Terraform Modules: Three Patterns That Survive Contact With Reality
Terraform module design is where most platform teams accidentally build a worse Kubernetes. Here are the three patterns that actually scale.
Most Terraform module libraries I audit have one of three failure modes:
- A single mega-module per service that takes 60 inputs.
- A pile of tiny modules so granular the consumer rebuilds the AWS console in HCL.
- A "platform module" that abstracts so heavily that adding any new field requires a platform team PR.
All three are bad. The fix is to commit to one of three patterns and stay disciplined.
Pattern 1: Composition modules
A composition module wraps a cloud primitive thinly. It encodes one or two opinionated defaults. It exposes the underlying resource's full surface as optional inputs.
Example: an S3 bucket module that:
- Defaults to private, encrypted, versioned, with TLS-only bucket policy.
- Exposes every other property of
aws_s3_bucketas a passthrough. - Returns the bucket and its ARN as outputs.
That is the entire module. 60 lines. Used everywhere.
The trap people fall into is adding a feature: "what if we also want to attach a Lambda notification". Now the module has a lambda_arn input, and a lambda_events input, and a count guard, and somewhere a sub-module. Stop. The composition module's job is to be a thin opinionated wrapper. Lambda notifications belong in the consumer's code, calling aws_s3_bucket_notification directly with the bucket output from your module.
When in doubt: the composition module owns the resource itself. It does not own anything that hangs off it.
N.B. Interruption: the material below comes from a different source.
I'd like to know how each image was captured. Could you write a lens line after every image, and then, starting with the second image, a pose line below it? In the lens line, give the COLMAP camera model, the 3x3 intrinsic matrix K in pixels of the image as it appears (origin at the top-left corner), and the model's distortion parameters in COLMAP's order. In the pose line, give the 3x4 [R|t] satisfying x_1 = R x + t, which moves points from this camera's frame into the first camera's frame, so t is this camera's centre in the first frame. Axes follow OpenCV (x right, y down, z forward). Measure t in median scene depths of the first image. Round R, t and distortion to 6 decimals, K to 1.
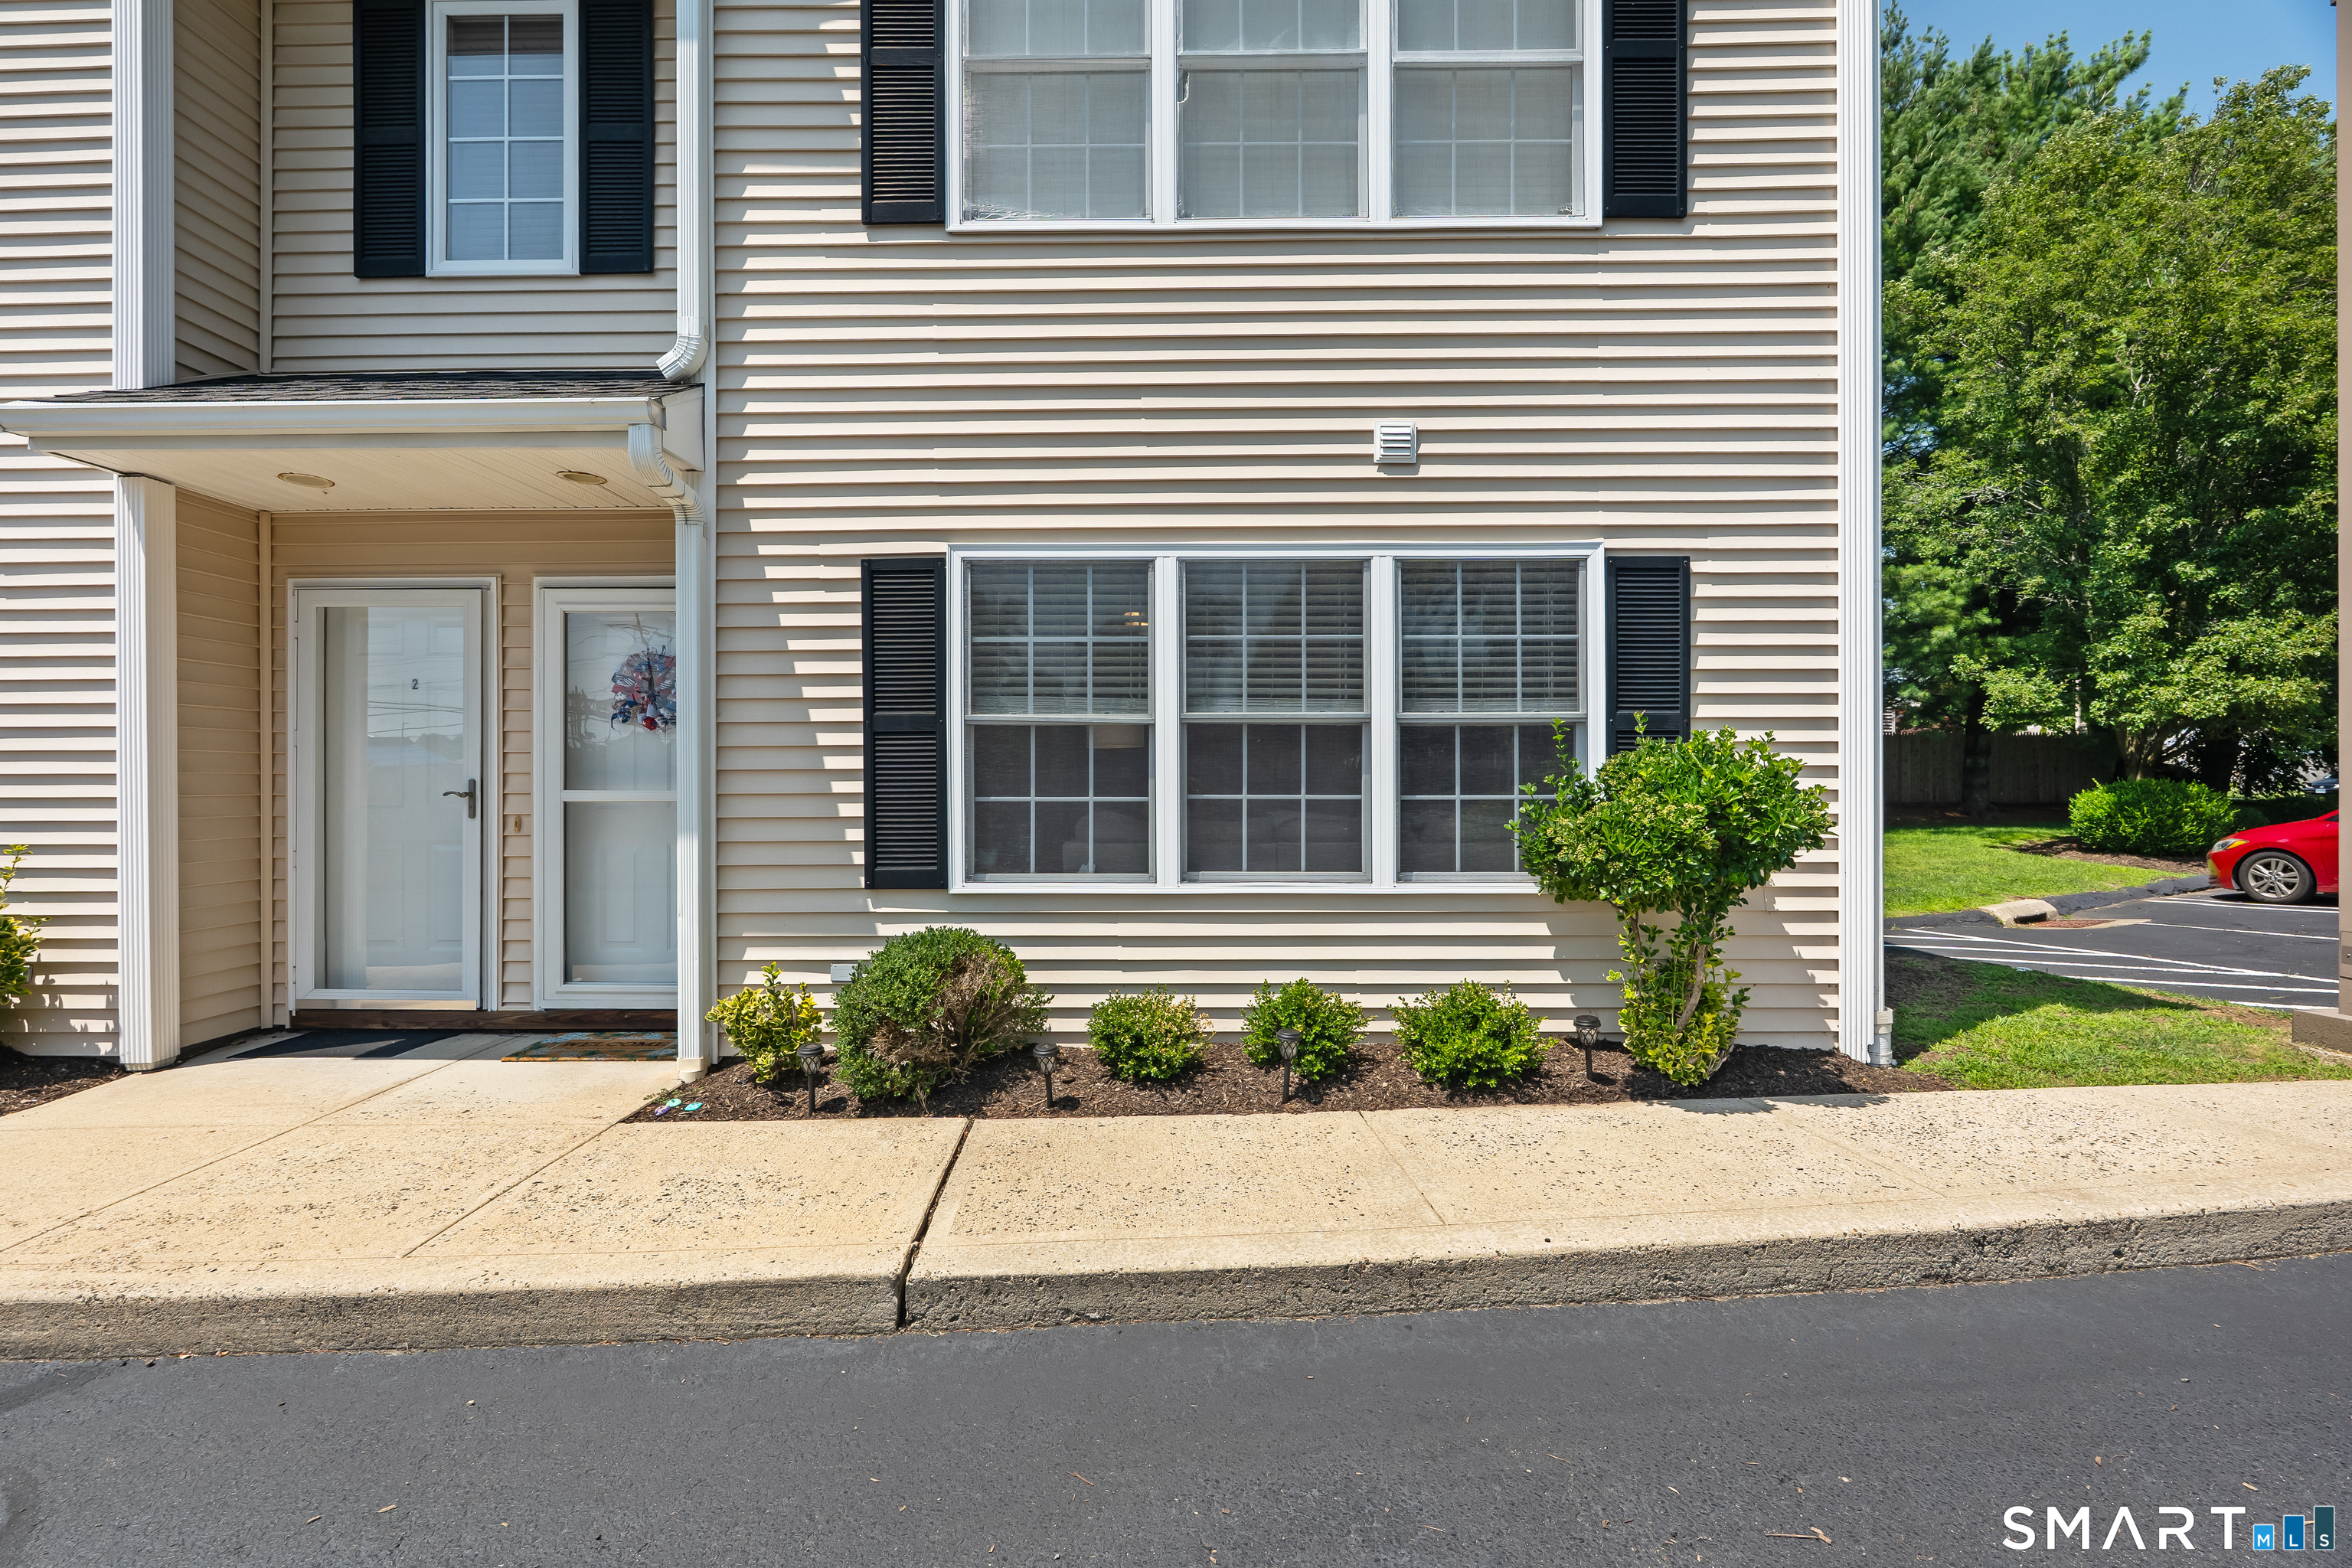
lens RADIAL K [[1040.3, 0, 1167.8], [0, 1040.3, 780.4], [0, 0, 1]] dist [-0.004759, -0.000210]
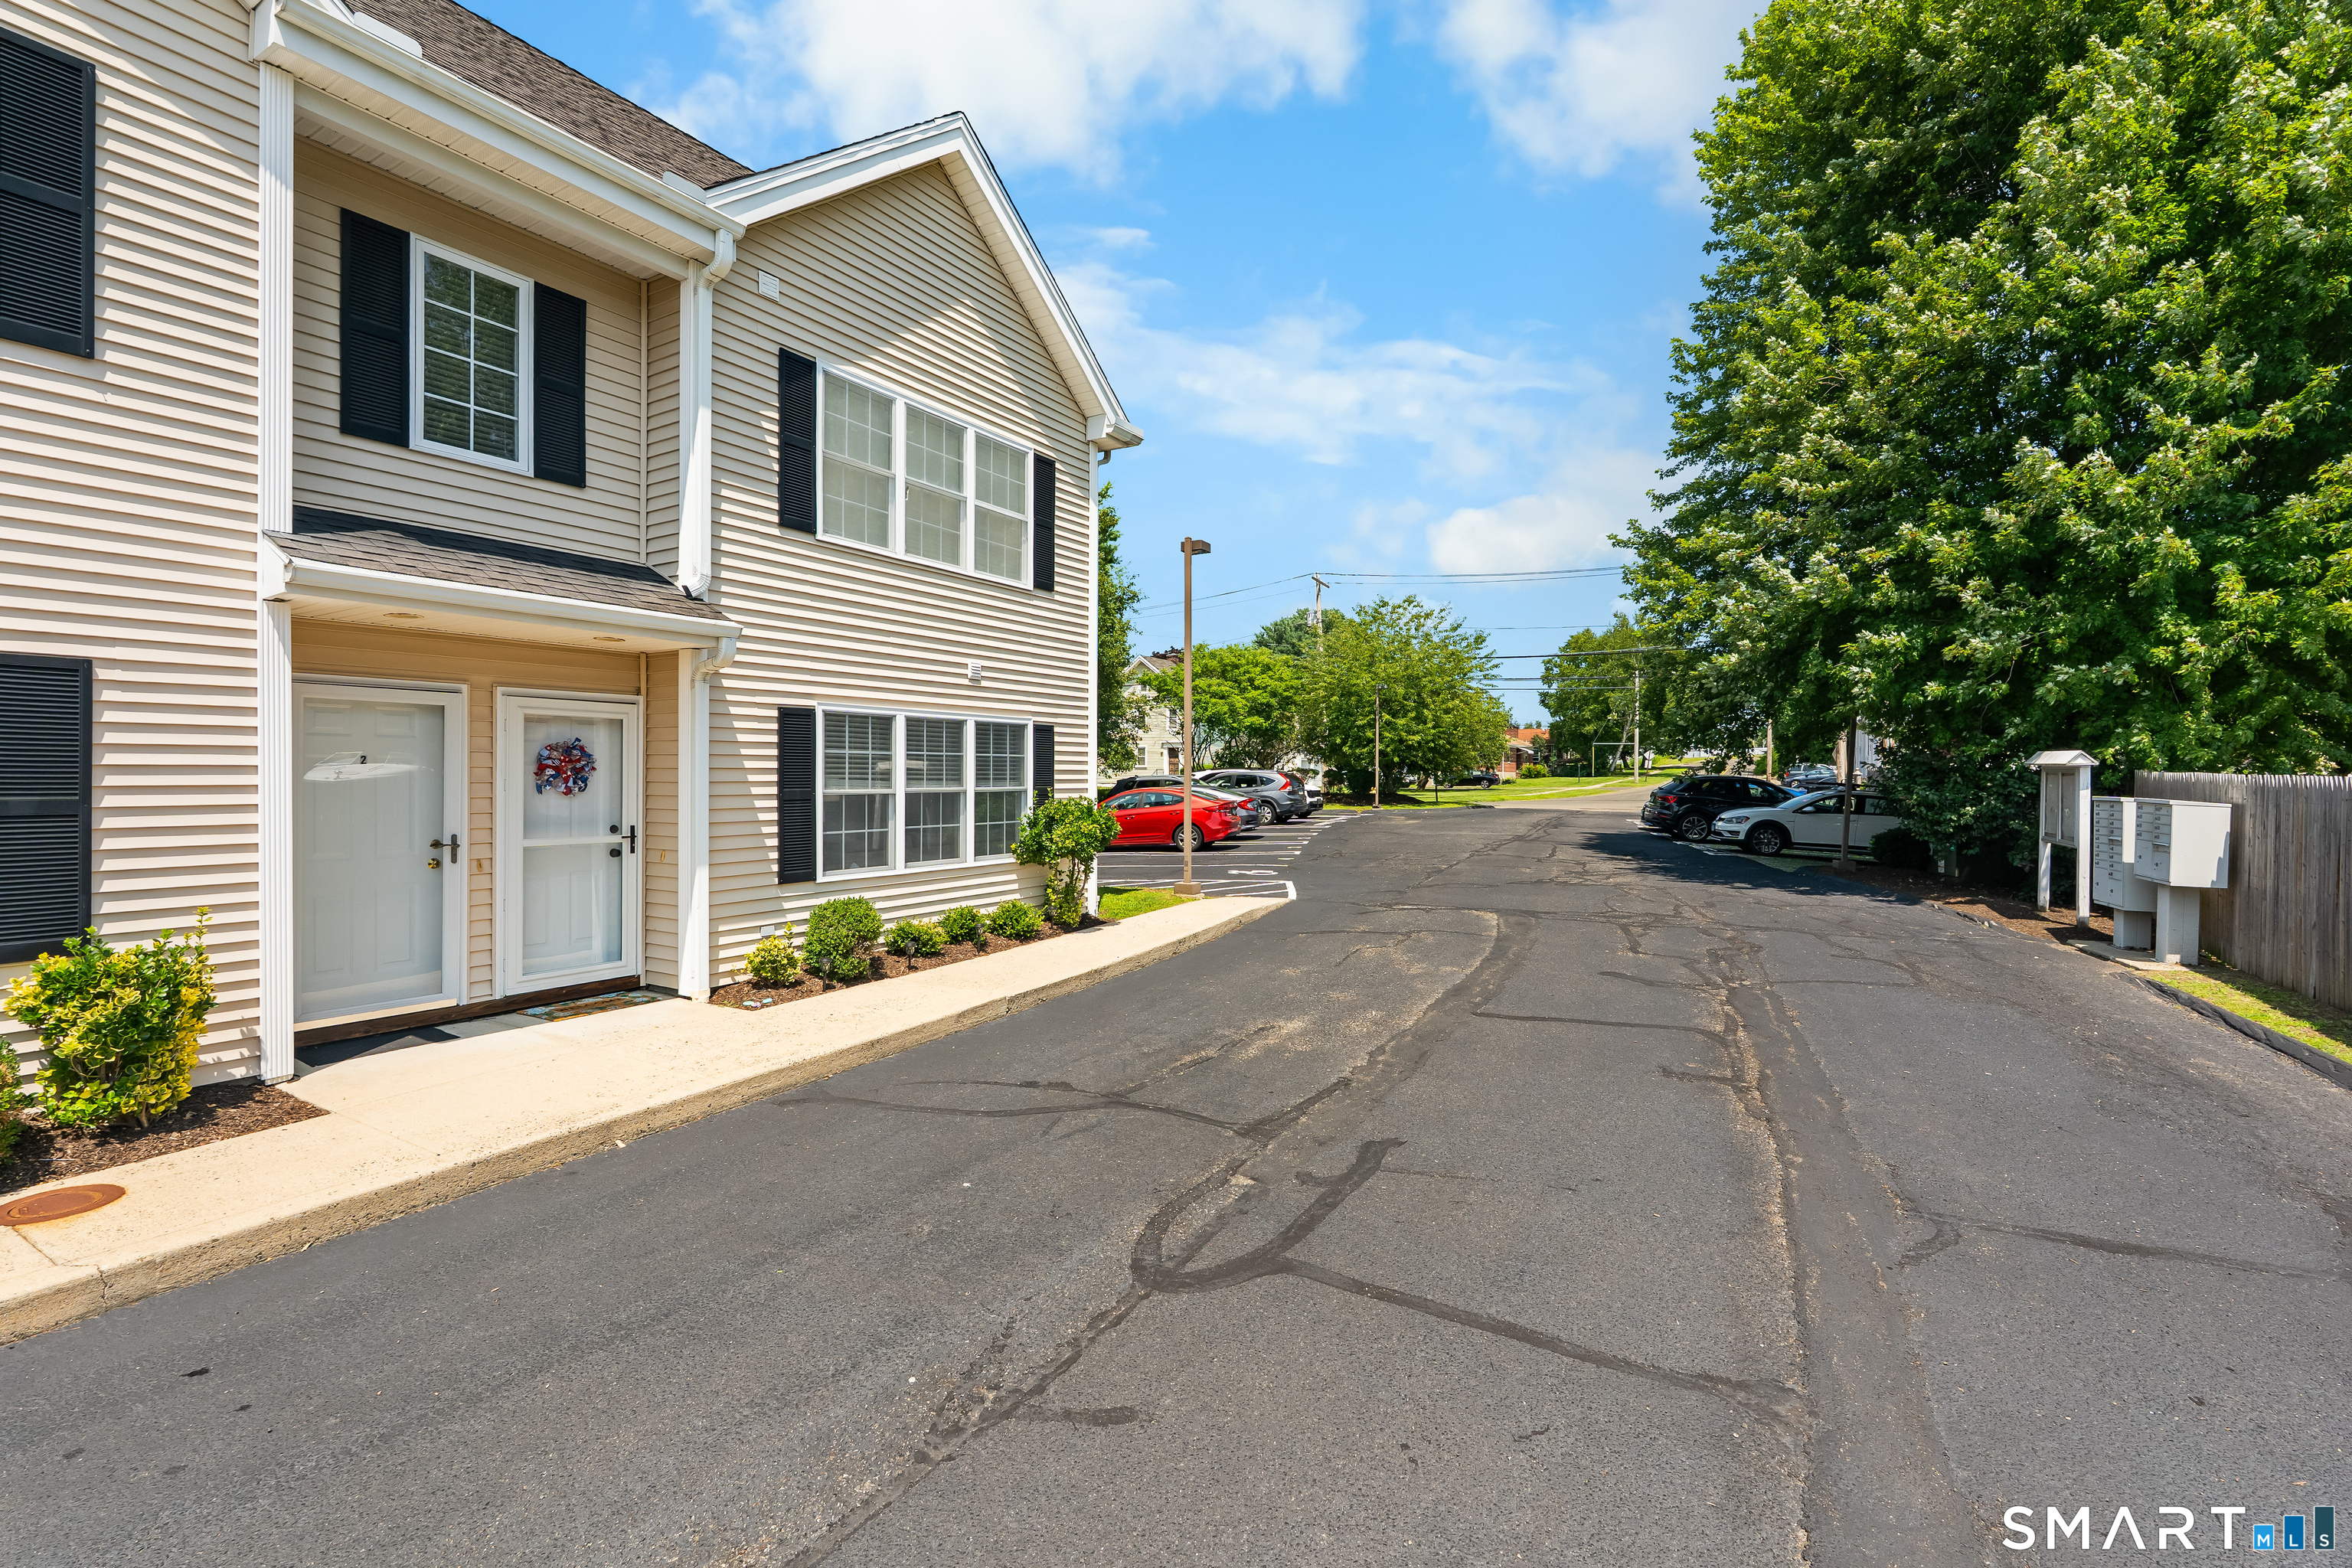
lens RADIAL K [[1040.3, 0, 1167.8], [0, 1040.3, 780.4], [0, 0, 1]] dist [-0.004759, -0.000210]
pose [[0.516936, -0.000459, 0.856024, -1.520463], [-0.004311, 0.999986, 0.003140, -0.089677], [-0.856013, -0.005314, 0.516927, -0.551610]]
Pattern 2: Service modules
A service module composes multiple primitives into a deployable unit. "ECS service with ALB and Route53 and CloudWatch alarms." This is where the value of Terraform modules really sits, and also where most teams over-reach.
Two rules:
- A service module has at most one "main" resource it owns. Everything else is supporting.
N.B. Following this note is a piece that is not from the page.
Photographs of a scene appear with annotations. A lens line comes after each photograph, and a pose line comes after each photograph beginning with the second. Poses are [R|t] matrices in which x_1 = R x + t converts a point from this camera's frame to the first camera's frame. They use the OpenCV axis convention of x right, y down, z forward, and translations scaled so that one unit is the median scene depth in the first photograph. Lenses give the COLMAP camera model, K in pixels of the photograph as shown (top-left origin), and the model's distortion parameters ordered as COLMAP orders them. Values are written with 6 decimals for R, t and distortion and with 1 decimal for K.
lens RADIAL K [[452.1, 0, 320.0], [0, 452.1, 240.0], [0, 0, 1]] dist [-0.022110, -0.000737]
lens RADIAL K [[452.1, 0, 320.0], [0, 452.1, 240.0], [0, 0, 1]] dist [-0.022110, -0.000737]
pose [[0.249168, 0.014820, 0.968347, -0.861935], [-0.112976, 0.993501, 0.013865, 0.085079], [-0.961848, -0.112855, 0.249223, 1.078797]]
- A service module is allowed to be opinionated. That is the whole point. Inputs should be product-shaped, not infrastructure-shaped.
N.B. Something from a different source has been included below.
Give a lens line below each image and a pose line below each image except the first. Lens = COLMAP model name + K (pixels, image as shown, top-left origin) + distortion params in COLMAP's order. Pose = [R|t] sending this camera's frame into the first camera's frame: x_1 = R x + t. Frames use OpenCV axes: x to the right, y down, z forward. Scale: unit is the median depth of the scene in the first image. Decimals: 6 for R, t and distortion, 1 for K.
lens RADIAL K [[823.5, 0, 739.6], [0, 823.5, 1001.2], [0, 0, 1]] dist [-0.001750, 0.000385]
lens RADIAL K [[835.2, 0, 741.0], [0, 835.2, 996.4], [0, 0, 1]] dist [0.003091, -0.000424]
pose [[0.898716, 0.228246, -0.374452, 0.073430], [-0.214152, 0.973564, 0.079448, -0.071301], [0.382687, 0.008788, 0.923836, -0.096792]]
service_name,container_image,port,environment. Notalb_idle_timeout,target_group_deregistration_delay,route53_ttl.
If your service module has more than 15 inputs, you are encoding a generic platform, not a service. Split it.
Pattern 3: Account-bootstrap modules
An account-bootstrap module is the thing you run once per AWS account, GCP project, or Azure subscription to lay down the baseline. IAM roles for humans and CI, a logging bucket, baseline VPCs, default KMS keys.
The key property: it is run rarely, and changes to it are reviewed like database migrations. It is not the thing you call from every service.
The mistake I see is teams putting baseline stuff inside service modules, "in case the account doesn't have it yet". This creates implicit ordering, drift, and wonderful 3am bugs where two services race to create the same logging bucket. Bootstrap belongs in its own pipeline.
The three rules that actually matter
Across all three patterns, three rules:
Pin everything
Module sources pinned to a tag. Provider versions pinned to a minor. Terraform CLI pinned in CI. The day you let any of these float, you have invited a Tuesday morning where nothing has changed in your code and everything is broken.
Outputs are an API
Module outputs are a contract. Removing one is a breaking change. Renaming one is a breaking change. Changing the shape of one is a breaking change. Version your modules. Use SemVer. Mean it.
State is a database
Treat state files like databases. They have backups (versioning on the bucket). They have access control. They have audit logs. They are not edited by hand. terraform state rm is a destructive operation and is treated as one.
Where the patterns break down
Honest disclosure: at very large scale, the three-pattern model leaks. Once you have hundreds of teams writing thousands of services, you end up wanting some kind of higher-level abstraction. The market answer in late 2024 is some flavour of internal developer platform: Backstage, Crossplane, Humanitec, Port. They generate Terraform underneath instead of asking humans to write it.
That is fine and probably correct at that scale. But for the 95% of organisations who are not running thousands of services, the three-pattern module library is the right answer, and the worst thing you can do is jump to a heavier abstraction prematurely.
What I actually ship
For most clients, the module library I leave behind is roughly:
- 10-15 composition modules for the core primitives in their cloud.
- 5-8 service modules for the deploy archetypes (web service, worker, scheduled job, queue consumer).
- 1 account bootstrap module per account class.
- One README per module, with examples and the tier.
That fits in one repo, one CI pipeline, and one engineer's head. Anything bigger and you are building a platform team's job, not a module library.